The Conservation Science Lab attends the 2019 International Congress for Conservation Biology

In July, the Conservation Science lab travelled to Kuala Lumpur, Malaysia, to attend the 2019 International Congress for Conservation Biology (ICCB).

As one of the largest international conferences in conservation science, ICCB is attended by scientists from all over the world, and we did our best to make the most of this opportunity to learn from our peers, communicate our research, and even have a little fun!  Our activities fit under the two research themes: the IUCN Red List of Ecosystems, and Biodiversity Indicators. 

IUCN Red List of Ecosystems Steering Committee
L – R: Emily Nicholson (Deakin), David Keith (UNSW), Radhika Murti (IUCN and Director of the IUCN Global Ecosystem Management Programme), Marco Valderrabano (IUCN), Elisa Cavoto (IUCN), Angela Andrade (Conservation International and Chair of the IUCN Commission on Ecosystem Management) and Irene Zagar (Provita, Venezuela)

We kicked off the conference early with pre-conference meetings and workshops. Emily was part of the IUCN Red List of Ecosystems steering committee meeting in the preceding week. On Saturday Jess and Kate taught workshop participants the recipe for assessing risks to ecosystems with the IUCN Red List of Ecosystems framework. On Sunday, in another workshop, Calvin Lee helped show participants satellite data and tools that can help inform conservation decisions using Remap.

Jess at the University of Nottingham, Kuala Lumpur for the RLE workshop

On Tuesday, Jess co-chaired the symposium ‘Hotspots of diversity and natural capital: assessing risks to Asian ecosystems’, in which both she and Calvin were speaking. Jess explained how she has developed indicators to quantify ecosystem health using data generated by Red List assessments. Calvin presented the methods he has developed using free remote sensing data that enable users to confidently assess spatial coverage of ecosystems for Red List assessments.

On Wednesday we moved on to our second theme, biodiversity indicators, with Emily participating in the symposium ‘Challenges and opportunities for tracking trends in species and ecosystems for reporting towards national and international biodiversity targets’.  During this session Emily provided an overview of everything the Conservation Science lab is doing to meet these challenges and create opportunities, focusing on whether our current indicator set is fit for the purpose of measuring progress towards global targets, and helping to improve conservation decisions.

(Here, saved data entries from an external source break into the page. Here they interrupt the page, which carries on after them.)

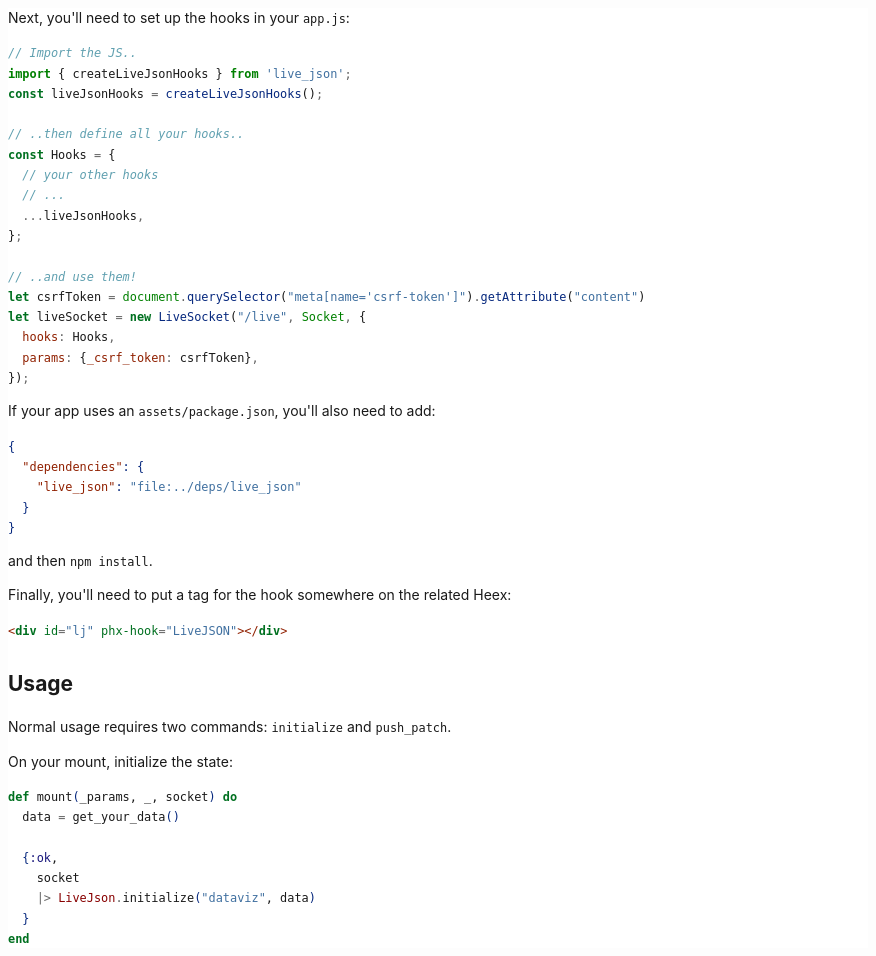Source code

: Next, you'll need to set up the hooks in your `app.js`:

```javascript
// Import the JS..
import { createLiveJsonHooks } from 'live_json';
const liveJsonHooks = createLiveJsonHooks();

// ..then define all your hooks..
const Hooks = {
  // your other hooks
  // ...
  ...liveJsonHooks,
};

// ..and use them!
let csrfToken = document.querySelector("meta[name='csrf-token']").getAttribute("content")
let liveSocket = new LiveSocket("/live", Socket, {
  hooks: Hooks,
  params: {_csrf_token: csrfToken},
});
```

If your app uses an `assets/package.json`, you'll also need to add:

```json
{
  "dependencies": {
    "live_json": "file:../deps/live_json"
  }
}
```

and then `npm install`.

Finally, you'll need to put a tag for the hook somewhere on the related Heex:

```html
<div id="lj" phx-hook="LiveJSON"></div>
```

## Usage

Normal usage requires two commands: `initialize` and `push_patch`.

On your mount, initialize the state:

```elixir
def mount(_params, _, socket) do
  data = get_your_data()

  {:ok,
    socket
    |> LiveJson.initialize("dataviz", data)
  }
end
```
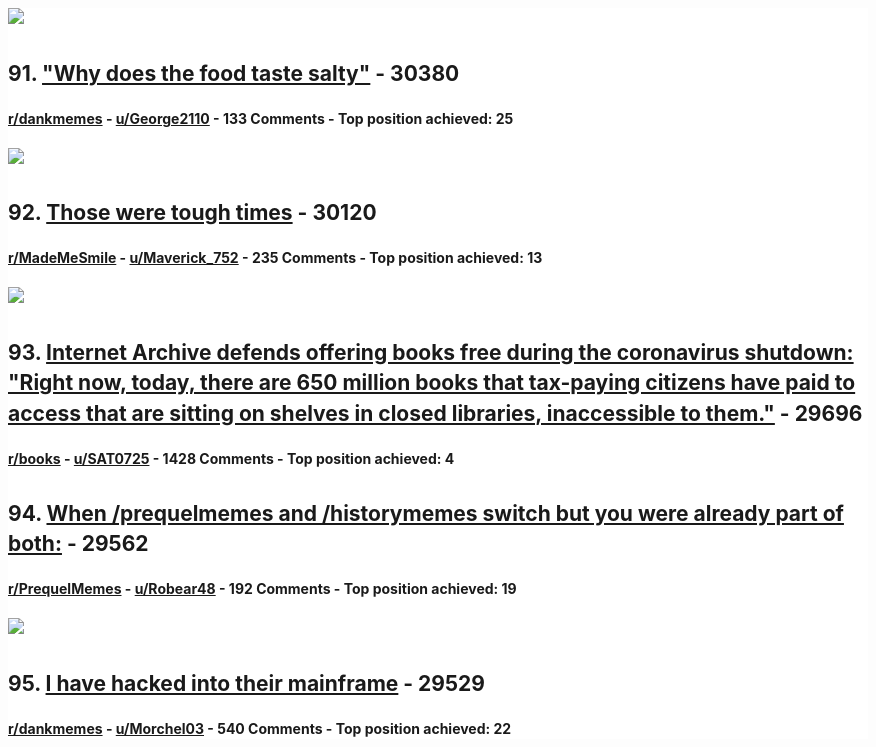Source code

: <a href="https://v.redd.it/v7oc54ond9q41"><img src="https://b.thumbs.redditmedia.com/hWUtcDIxNmu07oUoLOP_vd0GfRpmxZb5jkjLoHgTtxk.jpg"></img></a>

## 91. ["Why does the food taste salty"](http://reddit.com/r/dankmemes/comments/ft6dx9/why_does_the_food_taste_salty/) - 30380
#### [r/dankmemes](http://reddit.com/r/dankmemes) - [u/George2110](http://reddit.com/u/George2110) - 133 Comments - Top position achieved: 25

<a href="https://i.imgur.com/oYh3hdB.gifv"><img src="https://a.thumbs.redditmedia.com/bfDrYfq3piK2Ham7Ach3jpZg3AI8GCUxC-MZKKyA_C4.jpg"></img></a>

## 92. [Those were tough times](http://reddit.com/r/MadeMeSmile/comments/ft924z/those_were_tough_times/) - 30120
#### [r/MadeMeSmile](http://reddit.com/r/MadeMeSmile) - [u/Maverick_752](http://reddit.com/u/Maverick_752) - 235 Comments - Top position achieved: 13

<a href="https://i.redd.it/02exgqf1y9q41.jpg"><img src="https://b.thumbs.redditmedia.com/rjvrSWEpNNAWhHm00QYhCcwxQwmT0ZYVwlPztM110Zc.jpg"></img></a>

## 93. [Internet Archive defends offering books free during the coronavirus shutdown: "Right now, today, there are 650 million books that tax-paying citizens have paid to access that are sitting on shelves in closed libraries, inaccessible to them."](http://reddit.com/r/books/comments/fsyry9/internet_archive_defends_offering_books_free/) - 29696
#### [r/books](http://reddit.com/r/books) - [u/SAT0725](http://reddit.com/u/SAT0725) - 1428 Comments - Top position achieved: 4

## 94. [When /prequelmemes and /historymemes switch but you were already part of both:](http://reddit.com/r/PrequelMemes/comments/fszece/when_prequelmemes_and_historymemes_switch_but_you/) - 29562
#### [r/PrequelMemes](http://reddit.com/r/PrequelMemes) - [u/Robear48](http://reddit.com/u/Robear48) - 192 Comments - Top position achieved: 19

<a href="https://i.redd.it/snx9x6wag7q41.jpg"><img src="https://b.thumbs.redditmedia.com/Q7Z-9jlpoyulyxpzNm56Ui2--Zyuh48xRaHPhfOC-Ac.jpg"></img></a>

## 95. [I have hacked into their mainframe](http://reddit.com/r/dankmemes/comments/fszsc5/i_have_hacked_into_their_mainframe/) - 29529
#### [r/dankmemes](http://reddit.com/r/dankmemes) - [u/Morchel03](http://reddit.com/u/Morchel03) - 540 Comments - Top position achieved: 22
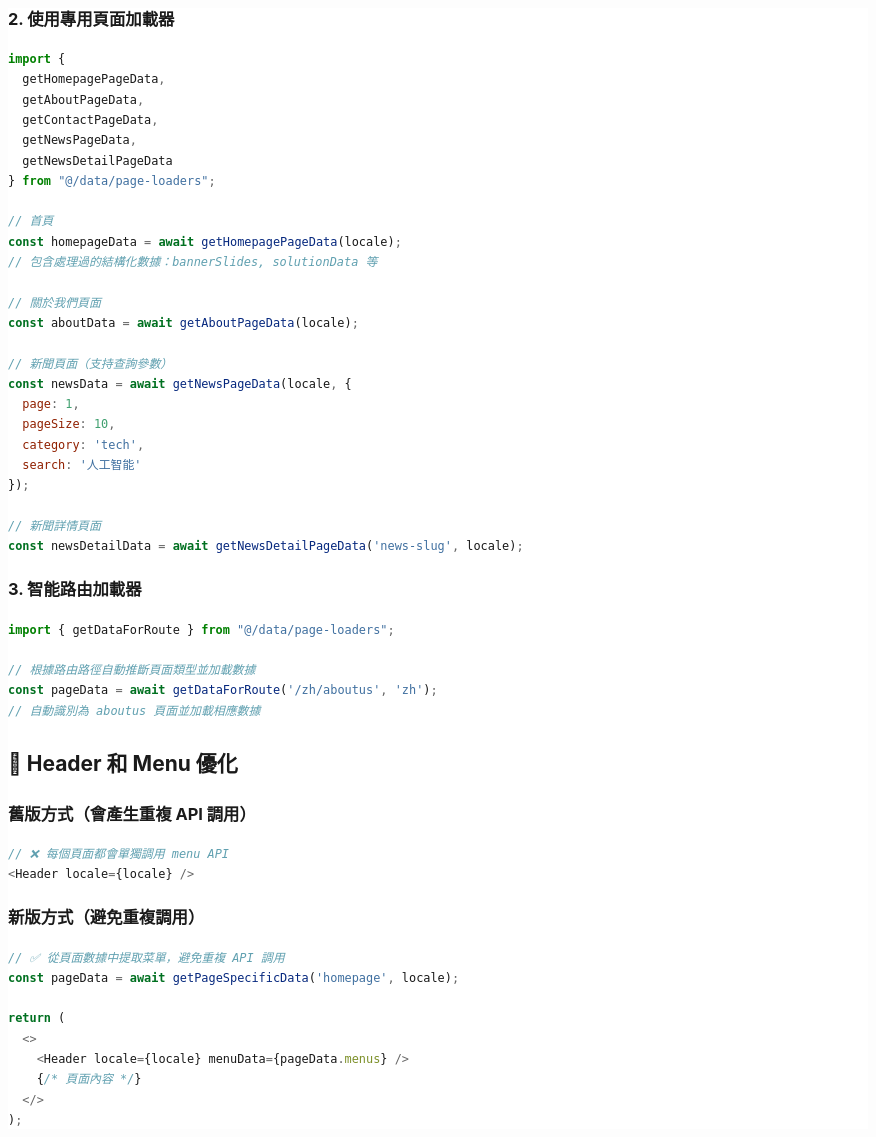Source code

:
 ```javascript
```

### 2. 使用專用頁面加載器

```javascript
import { 
  getHomepagePageData,
  getAboutPageData,
  getContactPageData,
  getNewsPageData,
  getNewsDetailPageData 
} from "@/data/page-loaders";

// 首頁
const homepageData = await getHomepagePageData(locale);
// 包含處理過的結構化數據：bannerSlides, solutionData 等

// 關於我們頁面
const aboutData = await getAboutPageData(locale);

// 新聞頁面（支持查詢參數）
const newsData = await getNewsPageData(locale, {
  page: 1,
  pageSize: 10,
  category: 'tech',
  search: '人工智能'
});

// 新聞詳情頁面
const newsDetailData = await getNewsDetailPageData('news-slug', locale);
```

### 3. 智能路由加載器

```javascript
import { getDataForRoute } from "@/data/page-loaders";

// 根據路由路徑自動推斷頁面類型並加載數據
const pageData = await getDataForRoute('/zh/aboutus', 'zh');
// 自動識別為 aboutus 頁面並加載相應數據
```

## 🎨 Header 和 Menu 優化

### 舊版方式（會產生重複 API 調用）
```javascript
// ❌ 每個頁面都會單獨調用 menu API
<Header locale={locale} />
```

### 新版方式（避免重複調用）
```javascript
// ✅ 從頁面數據中提取菜單，避免重複 API 調用
const pageData = await getPageSpecificData('homepage', locale);

return (
  <>
    <Header locale={locale} menuData={pageData.menus} />
    {/* 頁面內容 */}
  </>
);
```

Lab presentations (clockwise, l-r): Jess, Calvin, Emily and Simone

The final day of the conference was big day for the lab, with Kate explaining how taxonomic bias affects the Red List Index and the Living Planet Index, as well as announcing a new R package designed to convert trait-based model output into more detailed species-level information.  In a different session, Simone described how common marine ecosystem indicators like proportion of biomass and coefficient of variation show potential when applied to terrestrial systems.  Jess, Emily, Calvin and the Red List of Ecosystems team participated in a workshop on the new RLE database they have been involved in developing.  And lastly, Calvin won the Pacific Conservation Biology award for best student presentation for his fantastic talk on remote sensing methods!